- [Problem details]
How many lines of the records below contain the string "Bönigen"? Case counts, and the reply should be the number alone.

[Extracted text data from pages]
□ □ □ □ □ □ □

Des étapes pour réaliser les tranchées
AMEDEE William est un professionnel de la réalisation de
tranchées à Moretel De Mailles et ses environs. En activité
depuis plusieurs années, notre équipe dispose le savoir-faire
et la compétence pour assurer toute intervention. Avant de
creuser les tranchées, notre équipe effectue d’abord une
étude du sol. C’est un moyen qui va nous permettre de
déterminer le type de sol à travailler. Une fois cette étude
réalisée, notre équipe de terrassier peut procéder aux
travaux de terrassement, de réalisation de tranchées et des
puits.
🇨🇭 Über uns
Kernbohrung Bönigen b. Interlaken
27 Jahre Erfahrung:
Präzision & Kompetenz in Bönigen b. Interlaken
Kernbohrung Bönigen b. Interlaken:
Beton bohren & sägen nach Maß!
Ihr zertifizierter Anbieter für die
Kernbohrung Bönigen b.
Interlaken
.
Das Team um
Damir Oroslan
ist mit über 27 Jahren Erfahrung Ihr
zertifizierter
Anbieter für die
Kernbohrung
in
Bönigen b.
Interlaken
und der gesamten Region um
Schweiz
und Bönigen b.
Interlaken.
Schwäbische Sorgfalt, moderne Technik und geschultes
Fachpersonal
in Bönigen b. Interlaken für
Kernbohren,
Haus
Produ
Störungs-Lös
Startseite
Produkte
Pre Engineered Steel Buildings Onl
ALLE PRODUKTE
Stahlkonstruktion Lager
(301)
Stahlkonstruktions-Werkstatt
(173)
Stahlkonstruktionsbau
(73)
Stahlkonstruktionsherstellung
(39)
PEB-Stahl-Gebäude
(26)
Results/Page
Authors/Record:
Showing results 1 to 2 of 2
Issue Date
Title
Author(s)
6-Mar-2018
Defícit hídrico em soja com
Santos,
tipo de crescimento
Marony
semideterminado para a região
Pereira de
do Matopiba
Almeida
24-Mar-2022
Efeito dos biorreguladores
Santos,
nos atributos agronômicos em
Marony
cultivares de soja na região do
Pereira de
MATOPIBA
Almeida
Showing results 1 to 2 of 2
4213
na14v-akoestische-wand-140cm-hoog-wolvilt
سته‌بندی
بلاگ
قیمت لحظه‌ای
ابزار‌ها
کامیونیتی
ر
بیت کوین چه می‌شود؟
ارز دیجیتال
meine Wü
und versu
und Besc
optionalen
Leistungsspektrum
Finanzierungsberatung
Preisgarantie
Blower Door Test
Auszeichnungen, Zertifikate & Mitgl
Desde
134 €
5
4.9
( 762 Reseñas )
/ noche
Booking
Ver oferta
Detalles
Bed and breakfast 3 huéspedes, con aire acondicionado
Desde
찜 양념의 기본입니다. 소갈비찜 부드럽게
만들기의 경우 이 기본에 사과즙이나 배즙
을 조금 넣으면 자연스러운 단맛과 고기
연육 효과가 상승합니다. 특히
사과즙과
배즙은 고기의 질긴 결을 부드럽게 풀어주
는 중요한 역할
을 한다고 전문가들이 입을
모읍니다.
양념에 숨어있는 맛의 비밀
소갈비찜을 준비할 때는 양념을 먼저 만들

□ □ □ □ □ □ □

- [Response to this task]
7